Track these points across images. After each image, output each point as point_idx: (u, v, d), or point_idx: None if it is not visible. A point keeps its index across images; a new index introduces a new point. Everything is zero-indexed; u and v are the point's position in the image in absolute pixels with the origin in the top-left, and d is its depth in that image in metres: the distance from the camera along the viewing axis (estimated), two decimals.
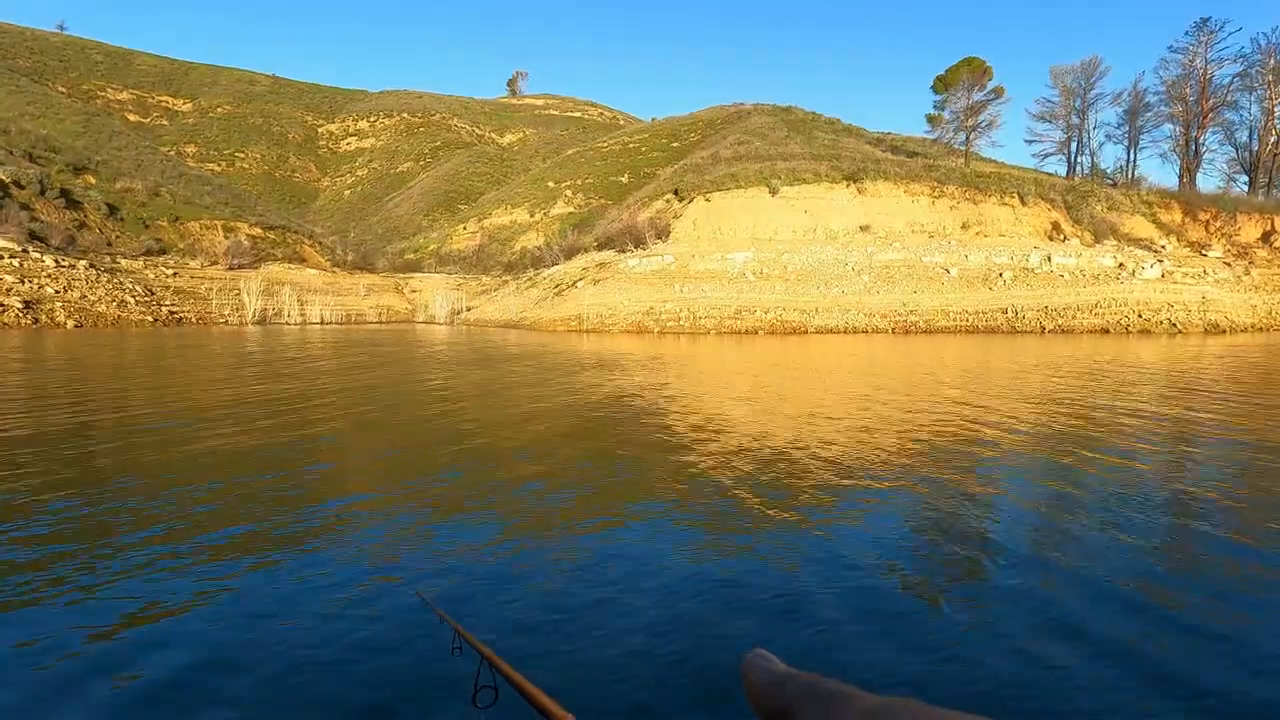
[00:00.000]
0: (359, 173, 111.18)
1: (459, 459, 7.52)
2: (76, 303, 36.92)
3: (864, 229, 43.97)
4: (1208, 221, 45.55)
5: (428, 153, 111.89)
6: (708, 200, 45.75)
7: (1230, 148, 55.82)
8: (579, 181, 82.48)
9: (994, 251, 41.20)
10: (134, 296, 40.46)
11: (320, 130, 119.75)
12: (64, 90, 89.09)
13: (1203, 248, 43.72)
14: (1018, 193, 45.33)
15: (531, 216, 78.09)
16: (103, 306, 37.92)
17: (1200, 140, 54.78)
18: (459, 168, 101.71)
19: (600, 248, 47.80)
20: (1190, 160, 54.84)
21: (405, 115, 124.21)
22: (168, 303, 42.59)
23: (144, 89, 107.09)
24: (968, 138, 52.14)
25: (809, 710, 0.37)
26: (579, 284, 42.93)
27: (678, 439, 8.45)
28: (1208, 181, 56.56)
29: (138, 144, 69.63)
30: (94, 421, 9.30)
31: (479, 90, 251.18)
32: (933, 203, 45.02)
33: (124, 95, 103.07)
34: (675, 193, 49.02)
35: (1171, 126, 56.15)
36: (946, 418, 9.97)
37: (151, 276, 44.67)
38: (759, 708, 0.40)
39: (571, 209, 76.49)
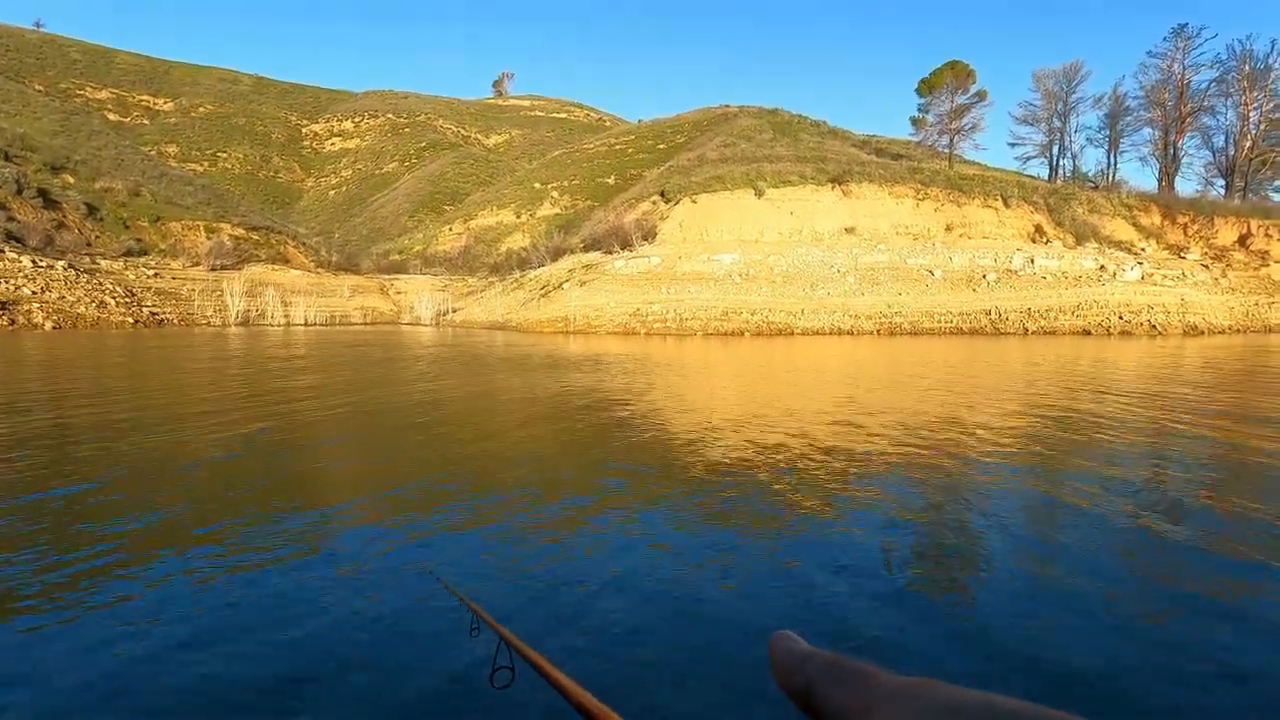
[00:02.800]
0: (343, 173, 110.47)
1: (458, 464, 7.48)
2: (54, 304, 36.38)
3: (849, 231, 44.20)
4: (1186, 224, 46.18)
5: (413, 153, 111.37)
6: (694, 202, 45.83)
7: (1207, 152, 56.65)
8: (565, 183, 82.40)
9: (978, 253, 41.55)
10: (114, 297, 39.93)
11: (304, 130, 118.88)
12: (41, 89, 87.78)
13: (1181, 250, 44.31)
14: (1001, 195, 45.75)
15: (518, 218, 77.92)
16: (82, 307, 37.38)
17: (1178, 144, 55.54)
18: (445, 168, 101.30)
19: (587, 249, 47.74)
20: (1169, 164, 55.58)
21: (390, 116, 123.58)
22: (149, 304, 42.05)
23: (124, 88, 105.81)
24: (951, 140, 52.56)
25: (832, 687, 0.38)
26: (565, 285, 42.85)
27: (675, 441, 8.45)
28: (1186, 185, 57.29)
29: (118, 143, 68.63)
30: (71, 423, 9.16)
31: (465, 91, 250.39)
32: (917, 205, 45.35)
33: (103, 94, 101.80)
34: (662, 194, 49.06)
35: (1150, 131, 56.96)
36: (937, 419, 10.03)
37: (132, 277, 44.09)
38: (783, 685, 0.41)
39: (558, 210, 76.41)
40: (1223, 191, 53.80)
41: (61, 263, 39.60)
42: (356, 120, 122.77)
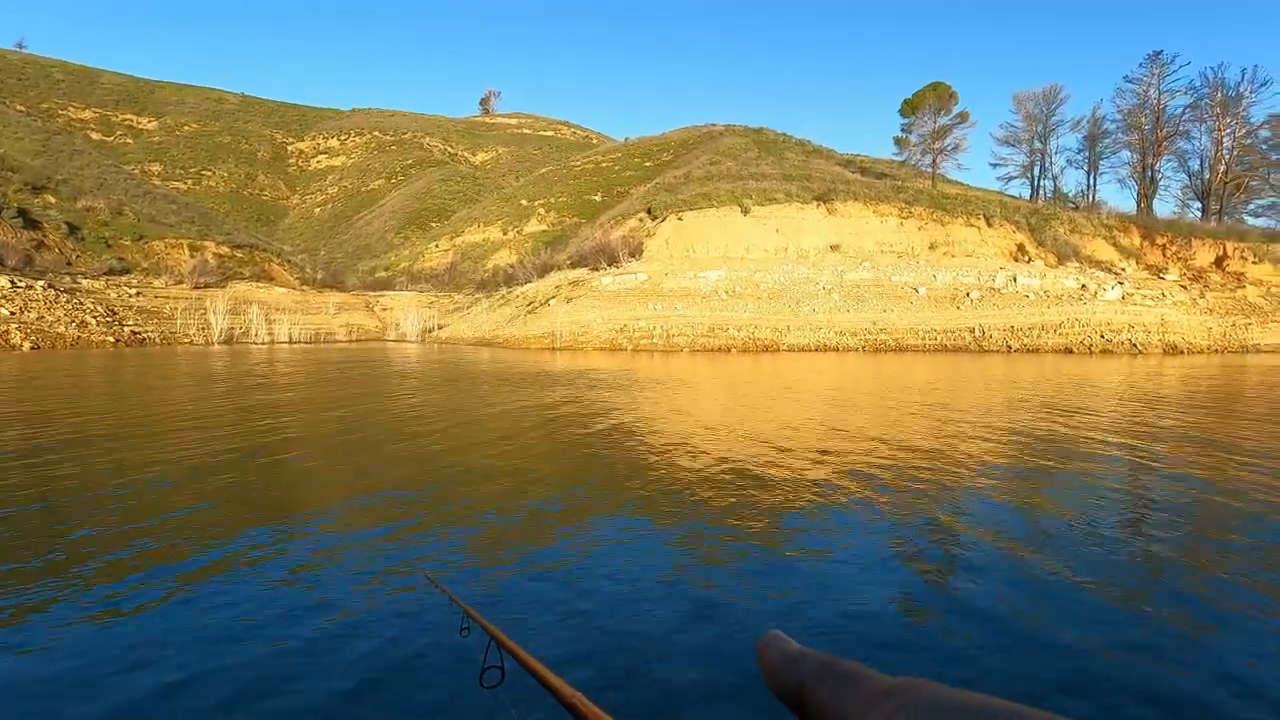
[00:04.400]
0: (329, 191, 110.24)
1: (446, 476, 7.40)
2: (34, 324, 35.89)
3: (834, 248, 44.56)
4: (1164, 246, 46.92)
5: (399, 171, 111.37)
6: (680, 219, 46.08)
7: (1184, 175, 57.74)
8: (552, 200, 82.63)
9: (961, 272, 41.97)
10: (95, 317, 39.45)
11: (290, 148, 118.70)
12: (23, 109, 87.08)
13: (1160, 271, 45.00)
14: (984, 214, 46.32)
15: (504, 234, 77.97)
16: (62, 327, 36.90)
17: (1156, 167, 56.54)
18: (431, 185, 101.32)
19: (573, 265, 47.81)
20: (1147, 186, 56.53)
21: (376, 133, 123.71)
22: (130, 323, 41.57)
23: (107, 107, 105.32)
24: (934, 160, 53.23)
25: (824, 688, 0.38)
26: (552, 302, 42.84)
27: (662, 456, 8.41)
28: (1163, 207, 58.24)
29: (100, 162, 68.06)
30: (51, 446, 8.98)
31: (451, 109, 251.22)
32: (901, 223, 45.83)
33: (86, 114, 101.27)
34: (648, 211, 49.29)
35: (1128, 153, 57.99)
36: (921, 436, 10.06)
37: (114, 296, 43.61)
38: (774, 685, 0.41)
39: (545, 227, 76.54)
40: (1199, 214, 54.80)
41: (41, 283, 39.13)
42: (343, 138, 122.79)
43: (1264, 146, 54.38)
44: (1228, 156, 53.98)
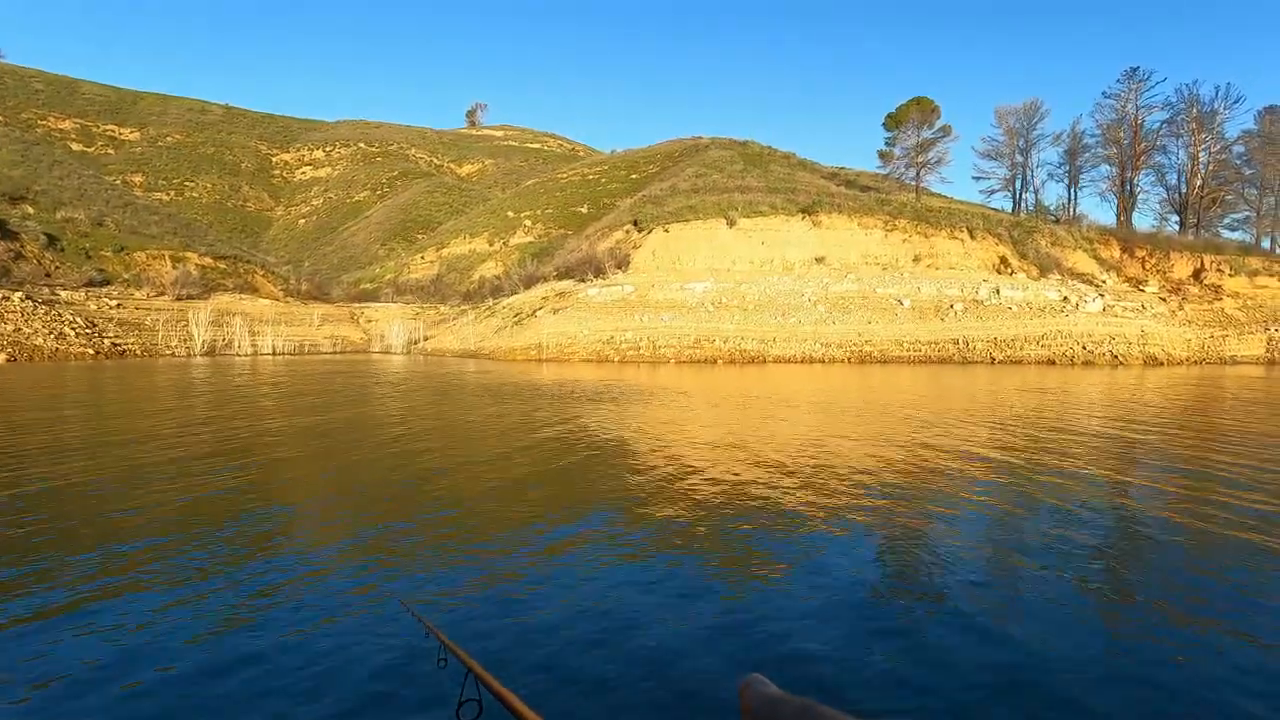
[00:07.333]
0: (314, 202, 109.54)
1: (428, 498, 7.32)
2: (10, 335, 35.38)
3: (819, 260, 44.83)
4: (1144, 258, 47.55)
5: (385, 182, 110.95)
6: (667, 231, 46.21)
7: (1162, 189, 58.59)
8: (538, 211, 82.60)
9: (945, 284, 42.32)
10: (74, 329, 38.94)
11: (274, 159, 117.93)
12: (1, 118, 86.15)
13: (1140, 283, 45.57)
14: (967, 227, 46.79)
15: (490, 246, 77.80)
16: (39, 339, 36.39)
17: (1134, 181, 57.33)
18: (417, 197, 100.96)
19: (560, 277, 47.80)
20: (1126, 199, 57.31)
21: (362, 145, 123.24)
22: (110, 335, 41.05)
23: (89, 118, 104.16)
24: (918, 173, 53.75)
25: None
26: (539, 313, 42.77)
27: (648, 475, 8.37)
28: (1142, 220, 59.02)
29: (80, 173, 67.15)
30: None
31: (437, 121, 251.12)
32: (886, 236, 46.19)
33: (67, 124, 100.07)
34: (635, 223, 49.42)
35: (1108, 167, 58.71)
36: (906, 451, 10.08)
37: (94, 308, 43.09)
38: None
39: (531, 239, 76.45)
40: (1177, 227, 55.58)
41: (18, 294, 38.62)
42: (328, 149, 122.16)
43: (1238, 161, 55.44)
44: (1204, 171, 54.88)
::::::::
Problem: The data above, line by line: transcribe it exactly and drop the pictures.

Result of the task:
Track these points across images. After each image, output each point as point_idx: (u, v, d), or point_idx: None if it is not visible. A point keeps its index across images; a new index introduces a new point. Everything is zero-indexed; u and v are the point's position in the image in absolute pixels with the origin in the top-left, and d is its depth in that image in metres: the distance from the camera along the viewing axis (estimated), two decimals.
[00:00.000]
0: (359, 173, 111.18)
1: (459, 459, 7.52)
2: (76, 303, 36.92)
3: (864, 229, 43.97)
4: (1208, 221, 45.55)
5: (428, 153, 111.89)
6: (708, 200, 45.75)
7: (1230, 148, 55.82)
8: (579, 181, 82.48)
9: (994, 251, 41.20)
10: (134, 296, 40.46)
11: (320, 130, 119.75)
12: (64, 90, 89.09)
13: (1203, 248, 43.72)
14: (1018, 193, 45.33)
15: (531, 216, 78.09)
16: (103, 306, 37.92)
17: (1200, 140, 54.78)
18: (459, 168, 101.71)
19: (600, 248, 47.80)
20: (1190, 160, 54.84)
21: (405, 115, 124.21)
22: (168, 303, 42.59)
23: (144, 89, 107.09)
24: (968, 138, 52.14)
25: (809, 710, 0.37)
26: (579, 284, 42.93)
27: (678, 439, 8.45)
28: (1208, 181, 56.56)
29: (138, 144, 69.63)
30: (94, 421, 9.30)
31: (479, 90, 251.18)
32: (933, 203, 45.02)
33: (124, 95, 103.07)
34: (675, 193, 49.02)
35: (1171, 126, 56.15)
36: (946, 418, 9.97)
37: (151, 276, 44.67)
38: (759, 708, 0.40)
39: (571, 209, 76.49)
[00:02.800]
0: (343, 173, 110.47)
1: (458, 464, 7.48)
2: (54, 304, 36.38)
3: (849, 231, 44.20)
4: (1186, 224, 46.18)
5: (413, 153, 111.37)
6: (694, 202, 45.83)
7: (1207, 152, 56.65)
8: (565, 183, 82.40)
9: (978, 253, 41.55)
10: (114, 297, 39.93)
11: (304, 130, 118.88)
12: (41, 89, 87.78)
13: (1181, 250, 44.31)
14: (1001, 195, 45.75)
15: (518, 218, 77.92)
16: (82, 307, 37.38)
17: (1178, 144, 55.54)
18: (445, 168, 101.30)
19: (587, 249, 47.74)
20: (1169, 164, 55.58)
21: (390, 116, 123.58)
22: (149, 304, 42.05)
23: (124, 88, 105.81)
24: (951, 140, 52.56)
25: (832, 687, 0.38)
26: (565, 285, 42.85)
27: (675, 441, 8.45)
28: (1186, 185, 57.29)
29: (118, 143, 68.63)
30: (71, 423, 9.16)
31: (465, 91, 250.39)
32: (917, 205, 45.35)
33: (103, 94, 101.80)
34: (662, 194, 49.06)
35: (1150, 131, 56.96)
36: (937, 419, 10.03)
37: (132, 277, 44.09)
38: (783, 685, 0.41)
39: (558, 210, 76.41)
40: (1223, 191, 53.80)
41: (61, 263, 39.60)
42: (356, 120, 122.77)
[00:04.400]
0: (329, 191, 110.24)
1: (446, 476, 7.40)
2: (34, 324, 35.89)
3: (834, 248, 44.56)
4: (1164, 246, 46.92)
5: (399, 171, 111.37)
6: (680, 219, 46.08)
7: (1184, 175, 57.74)
8: (552, 200, 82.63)
9: (961, 272, 41.97)
10: (95, 317, 39.45)
11: (290, 148, 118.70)
12: (23, 109, 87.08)
13: (1160, 271, 45.00)
14: (984, 214, 46.32)
15: (504, 234, 77.97)
16: (62, 327, 36.90)
17: (1156, 167, 56.54)
18: (431, 185, 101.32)
19: (573, 265, 47.81)
20: (1147, 186, 56.53)
21: (376, 133, 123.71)
22: (130, 323, 41.57)
23: (107, 107, 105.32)
24: (934, 160, 53.23)
25: (824, 688, 0.38)
26: (552, 302, 42.84)
27: (662, 456, 8.41)
28: (1163, 207, 58.24)
29: (100, 162, 68.06)
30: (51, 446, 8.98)
31: (451, 109, 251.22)
32: (901, 223, 45.83)
33: (86, 114, 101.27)
34: (648, 211, 49.29)
35: (1128, 153, 57.99)
36: (921, 436, 10.06)
37: (114, 296, 43.61)
38: (774, 685, 0.41)
39: (545, 227, 76.54)
40: (1199, 214, 54.80)
41: (41, 283, 39.13)
42: (343, 138, 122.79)
43: (1264, 146, 54.38)
44: (1228, 156, 53.98)
[00:07.333]
0: (314, 202, 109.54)
1: (428, 498, 7.32)
2: (10, 335, 35.38)
3: (819, 260, 44.83)
4: (1144, 258, 47.55)
5: (385, 182, 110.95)
6: (667, 231, 46.21)
7: (1162, 189, 58.59)
8: (538, 211, 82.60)
9: (945, 284, 42.32)
10: (74, 329, 38.94)
11: (274, 159, 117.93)
12: (1, 118, 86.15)
13: (1140, 283, 45.57)
14: (967, 227, 46.79)
15: (490, 246, 77.80)
16: (39, 339, 36.39)
17: (1134, 181, 57.33)
18: (417, 197, 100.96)
19: (560, 277, 47.80)
20: (1126, 199, 57.31)
21: (362, 145, 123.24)
22: (110, 335, 41.05)
23: (89, 118, 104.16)
24: (918, 173, 53.75)
25: None
26: (539, 313, 42.77)
27: (648, 475, 8.37)
28: (1142, 220, 59.02)
29: (80, 173, 67.15)
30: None
31: (437, 121, 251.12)
32: (886, 236, 46.19)
33: (67, 124, 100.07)
34: (635, 223, 49.42)
35: (1108, 167, 58.71)
36: (906, 451, 10.08)
37: (94, 308, 43.09)
38: None
39: (531, 239, 76.45)
40: (1177, 227, 55.58)
41: (18, 294, 38.62)
42: (328, 149, 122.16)
43: (1238, 161, 55.44)
44: (1204, 171, 54.88)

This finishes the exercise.